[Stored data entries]
*** Block opens ***

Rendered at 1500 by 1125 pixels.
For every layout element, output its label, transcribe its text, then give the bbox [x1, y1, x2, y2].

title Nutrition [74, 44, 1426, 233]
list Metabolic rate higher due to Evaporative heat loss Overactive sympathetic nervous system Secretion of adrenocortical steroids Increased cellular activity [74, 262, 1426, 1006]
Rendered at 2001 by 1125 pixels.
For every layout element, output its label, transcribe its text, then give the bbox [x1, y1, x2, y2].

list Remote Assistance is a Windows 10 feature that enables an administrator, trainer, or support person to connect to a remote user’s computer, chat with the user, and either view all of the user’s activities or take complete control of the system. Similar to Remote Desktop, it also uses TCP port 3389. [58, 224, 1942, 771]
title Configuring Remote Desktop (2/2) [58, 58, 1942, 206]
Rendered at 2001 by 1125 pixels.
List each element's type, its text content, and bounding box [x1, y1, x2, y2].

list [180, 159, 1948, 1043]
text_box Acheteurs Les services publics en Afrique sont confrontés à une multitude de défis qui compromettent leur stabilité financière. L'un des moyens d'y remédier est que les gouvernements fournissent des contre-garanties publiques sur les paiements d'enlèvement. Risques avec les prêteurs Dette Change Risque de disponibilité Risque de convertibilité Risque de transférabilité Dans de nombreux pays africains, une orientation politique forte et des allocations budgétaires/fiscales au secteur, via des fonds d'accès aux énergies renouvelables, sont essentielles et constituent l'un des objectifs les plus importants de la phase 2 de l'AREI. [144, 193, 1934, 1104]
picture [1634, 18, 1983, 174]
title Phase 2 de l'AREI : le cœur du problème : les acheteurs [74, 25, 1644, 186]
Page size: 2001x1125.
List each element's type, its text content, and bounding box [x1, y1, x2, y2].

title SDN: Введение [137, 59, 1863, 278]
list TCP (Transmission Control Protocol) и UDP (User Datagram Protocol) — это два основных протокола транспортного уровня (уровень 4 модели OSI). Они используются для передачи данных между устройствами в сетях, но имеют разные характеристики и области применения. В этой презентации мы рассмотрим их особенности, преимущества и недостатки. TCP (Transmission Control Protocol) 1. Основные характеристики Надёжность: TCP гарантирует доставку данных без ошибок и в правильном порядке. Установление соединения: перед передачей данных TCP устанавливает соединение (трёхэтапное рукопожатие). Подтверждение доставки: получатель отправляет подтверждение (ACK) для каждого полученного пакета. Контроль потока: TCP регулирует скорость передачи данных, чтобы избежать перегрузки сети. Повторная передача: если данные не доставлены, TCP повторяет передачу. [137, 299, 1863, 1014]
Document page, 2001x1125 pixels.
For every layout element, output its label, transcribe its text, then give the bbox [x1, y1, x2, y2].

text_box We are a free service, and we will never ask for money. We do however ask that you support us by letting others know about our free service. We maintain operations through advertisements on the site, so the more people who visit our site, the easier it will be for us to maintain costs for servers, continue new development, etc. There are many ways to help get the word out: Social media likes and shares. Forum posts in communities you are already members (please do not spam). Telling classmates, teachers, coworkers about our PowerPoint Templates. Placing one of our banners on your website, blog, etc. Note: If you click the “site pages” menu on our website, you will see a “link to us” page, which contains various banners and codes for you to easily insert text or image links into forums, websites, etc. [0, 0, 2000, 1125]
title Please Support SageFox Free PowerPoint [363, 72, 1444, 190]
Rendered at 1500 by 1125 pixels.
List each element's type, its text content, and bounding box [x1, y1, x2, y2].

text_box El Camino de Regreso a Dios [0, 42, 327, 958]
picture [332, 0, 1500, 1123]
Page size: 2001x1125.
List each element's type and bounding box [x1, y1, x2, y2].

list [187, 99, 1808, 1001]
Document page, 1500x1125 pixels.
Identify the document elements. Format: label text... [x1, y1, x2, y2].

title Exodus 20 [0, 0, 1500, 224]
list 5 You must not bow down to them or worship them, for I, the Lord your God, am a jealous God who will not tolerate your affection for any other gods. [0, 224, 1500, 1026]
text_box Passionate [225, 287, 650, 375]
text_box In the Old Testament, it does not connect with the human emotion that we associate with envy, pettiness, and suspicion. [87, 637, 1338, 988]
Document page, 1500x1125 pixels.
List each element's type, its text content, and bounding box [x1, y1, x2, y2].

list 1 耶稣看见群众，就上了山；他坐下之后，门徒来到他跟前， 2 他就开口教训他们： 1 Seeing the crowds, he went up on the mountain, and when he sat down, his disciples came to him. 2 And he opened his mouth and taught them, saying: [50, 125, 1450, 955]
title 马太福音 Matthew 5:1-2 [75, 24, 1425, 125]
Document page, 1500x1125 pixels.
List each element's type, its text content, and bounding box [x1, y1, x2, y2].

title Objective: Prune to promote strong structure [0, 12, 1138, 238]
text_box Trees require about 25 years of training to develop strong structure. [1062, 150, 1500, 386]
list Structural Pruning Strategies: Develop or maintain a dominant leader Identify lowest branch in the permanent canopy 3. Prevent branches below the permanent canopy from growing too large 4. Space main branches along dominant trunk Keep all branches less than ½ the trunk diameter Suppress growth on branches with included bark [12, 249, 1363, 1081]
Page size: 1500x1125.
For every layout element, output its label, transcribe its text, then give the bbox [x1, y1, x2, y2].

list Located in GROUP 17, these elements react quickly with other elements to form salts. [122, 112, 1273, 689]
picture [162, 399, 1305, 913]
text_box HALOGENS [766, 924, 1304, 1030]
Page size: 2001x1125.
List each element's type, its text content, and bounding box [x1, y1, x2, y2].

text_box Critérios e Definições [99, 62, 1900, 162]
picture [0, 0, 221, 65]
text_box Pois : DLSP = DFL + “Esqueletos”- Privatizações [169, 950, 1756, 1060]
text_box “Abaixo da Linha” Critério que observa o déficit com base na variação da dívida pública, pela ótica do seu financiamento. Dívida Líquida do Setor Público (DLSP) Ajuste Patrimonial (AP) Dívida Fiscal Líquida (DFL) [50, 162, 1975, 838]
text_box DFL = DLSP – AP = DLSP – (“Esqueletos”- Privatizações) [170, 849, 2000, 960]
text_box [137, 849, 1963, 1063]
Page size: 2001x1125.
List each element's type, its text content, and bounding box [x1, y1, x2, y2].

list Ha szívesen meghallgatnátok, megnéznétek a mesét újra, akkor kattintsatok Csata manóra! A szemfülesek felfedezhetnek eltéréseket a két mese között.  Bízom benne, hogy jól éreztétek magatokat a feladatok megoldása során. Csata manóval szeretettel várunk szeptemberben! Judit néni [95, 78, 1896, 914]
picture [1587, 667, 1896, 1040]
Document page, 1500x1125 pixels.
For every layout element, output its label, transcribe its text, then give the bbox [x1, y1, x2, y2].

*** Block closes ***

What is needed:
Say every entry again, exactly as it reads.

Finished exercise:
Rendered at 1500 by 1125 pixels.
For every layout element, output its label, transcribe its text, then give the bbox [x1, y1, x2, y2].

title Nutrition [74, 44, 1426, 233]
list Metabolic rate higher due to Evaporative heat loss Overactive sympathetic nervous system Secretion of adrenocortical steroids Increased cellular activity [74, 262, 1426, 1006]
Rendered at 2001 by 1125 pixels.
For every layout element, output its label, transcribe its text, then give the bbox [x1, y1, x2, y2].

list Remote Assistance is a Windows 10 feature that enables an administrator, trainer, or support person to connect to a remote user’s computer, chat with the user, and either view all of the user’s activities or take complete control of the system. Similar to Remote Desktop, it also uses TCP port 3389. [58, 224, 1942, 771]
title Configuring Remote Desktop (2/2) [58, 58, 1942, 206]
Rendered at 2001 by 1125 pixels.
List each element's type, its text content, and bounding box [x1, y1, x2, y2].

list [180, 159, 1948, 1043]
text_box Acheteurs Les services publics en Afrique sont confrontés à une multitude de défis qui compromettent leur stabilité financière. L'un des moyens d'y remédier est que les gouvernements fournissent des contre-garanties publiques sur les paiements d'enlèvement. Risques avec les prêteurs Dette Change Risque de disponibilité Risque de convertibilité Risque de transférabilité Dans de nombreux pays africains, une orientation politique forte et des allocations budgétaires/fiscales au secteur, via des fonds d'accès aux énergies renouvelables, sont essentielles et constituent l'un des objectifs les plus importants de la phase 2 de l'AREI. [144, 193, 1934, 1104]
picture [1634, 18, 1983, 174]
title Phase 2 de l'AREI : le cœur du problème : les acheteurs [74, 25, 1644, 186]
Page size: 2001x1125.
List each element's type, its text content, and bounding box [x1, y1, x2, y2].

title SDN: Введение [137, 59, 1863, 278]
list TCP (Transmission Control Protocol) и UDP (User Datagram Protocol) — это два основных протокола транспортного уровня (уровень 4 модели OSI). Они используются для передачи данных между устройствами в сетях, но имеют разные характеристики и области применения. В этой презентации мы рассмотрим их особенности, преимущества и недостатки. TCP (Transmission Control Protocol) 1. Основные характеристики Надёжность: TCP гарантирует доставку данных без ошибок и в правильном порядке. Установление соединения: перед передачей данных TCP устанавливает соединение (трёхэтапное рукопожатие). Подтверждение доставки: получатель отправляет подтверждение (ACK) для каждого полученного пакета. Контроль потока: TCP регулирует скорость передачи данных, чтобы избежать перегрузки сети. Повторная передача: если данные не доставлены, TCP повторяет передачу. [137, 299, 1863, 1014]
Document page, 2001x1125 pixels.
For every layout element, output its label, transcribe its text, then give the bbox [x1, y1, x2, y2].

text_box We are a free service, and we will never ask for money. We do however ask that you support us by letting others know about our free service. We maintain operations through advertisements on the site, so the more people who visit our site, the easier it will be for us to maintain costs for servers, continue new development, etc. There are many ways to help get the word out: Social media likes and shares. Forum posts in communities you are already members (please do not spam). Telling classmates, teachers, coworkers about our PowerPoint Templates. Placing one of our banners on your website, blog, etc. Note: If you click the “site pages” menu on our website, you will see a “link to us” page, which contains various banners and codes for you to easily insert text or image links into forums, websites, etc. [0, 0, 2000, 1125]
title Please Support SageFox Free PowerPoint [363, 72, 1444, 190]
Rendered at 1500 by 1125 pixels.
List each element's type, its text content, and bounding box [x1, y1, x2, y2].

text_box El Camino de Regreso a Dios [0, 42, 327, 958]
picture [332, 0, 1500, 1123]
Page size: 2001x1125.
List each element's type and bounding box [x1, y1, x2, y2].

list [187, 99, 1808, 1001]
Document page, 1500x1125 pixels.
Identify the document elements. Format: label text... [x1, y1, x2, y2].

title Exodus 20 [0, 0, 1500, 224]
list 5 You must not bow down to them or worship them, for I, the Lord your God, am a jealous God who will not tolerate your affection for any other gods. [0, 224, 1500, 1026]
text_box Passionate [225, 287, 650, 375]
text_box In the Old Testament, it does not connect with the human emotion that we associate with envy, pettiness, and suspicion. [87, 637, 1338, 988]
Document page, 1500x1125 pixels.
List each element's type, its text content, and bounding box [x1, y1, x2, y2].

list 1 耶稣看见群众，就上了山；他坐下之后，门徒来到他跟前， 2 他就开口教训他们： 1 Seeing the crowds, he went up on the mountain, and when he sat down, his disciples came to him. 2 And he opened his mouth and taught them, saying: [50, 125, 1450, 955]
title 马太福音 Matthew 5:1-2 [75, 24, 1425, 125]
Document page, 1500x1125 pixels.
List each element's type, its text content, and bounding box [x1, y1, x2, y2].

title Objective: Prune to promote strong structure [0, 12, 1138, 238]
text_box Trees require about 25 years of training to develop strong structure. [1062, 150, 1500, 386]
list Structural Pruning Strategies: Develop or maintain a dominant leader Identify lowest branch in the permanent canopy 3. Prevent branches below the permanent canopy from growing too large 4. Space main branches along dominant trunk Keep all branches less than ½ the trunk diameter Suppress growth on branches with included bark [12, 249, 1363, 1081]
Page size: 1500x1125.
For every layout element, output its label, transcribe its text, then give the bbox [x1, y1, x2, y2].

list Located in GROUP 17, these elements react quickly with other elements to form salts. [122, 112, 1273, 689]
picture [162, 399, 1305, 913]
text_box HALOGENS [766, 924, 1304, 1030]
Page size: 2001x1125.
List each element's type, its text content, and bounding box [x1, y1, x2, y2].

text_box Critérios e Definições [99, 62, 1900, 162]
picture [0, 0, 221, 65]
text_box Pois : DLSP = DFL + “Esqueletos”- Privatizações [169, 950, 1756, 1060]
text_box “Abaixo da Linha” Critério que observa o déficit com base na variação da dívida pública, pela ótica do seu financiamento. Dívida Líquida do Setor Público (DLSP) Ajuste Patrimonial (AP) Dívida Fiscal Líquida (DFL) [50, 162, 1975, 838]
text_box DFL = DLSP – AP = DLSP – (“Esqueletos”- Privatizações) [170, 849, 2000, 960]
text_box [137, 849, 1963, 1063]
Page size: 2001x1125.
List each element's type, its text content, and bounding box [x1, y1, x2, y2].

list Ha szívesen meghallgatnátok, megnéznétek a mesét újra, akkor kattintsatok Csata manóra! A szemfülesek felfedezhetnek eltéréseket a két mese között.  Bízom benne, hogy jól éreztétek magatokat a feladatok megoldása során. Csata manóval szeretettel várunk szeptemberben! Judit néni [95, 78, 1896, 914]
picture [1587, 667, 1896, 1040]
Document page, 1500x1125 pixels.
For every layout element, output its label, transcribe its text, then give the bbox [x1, y1, x2, y2].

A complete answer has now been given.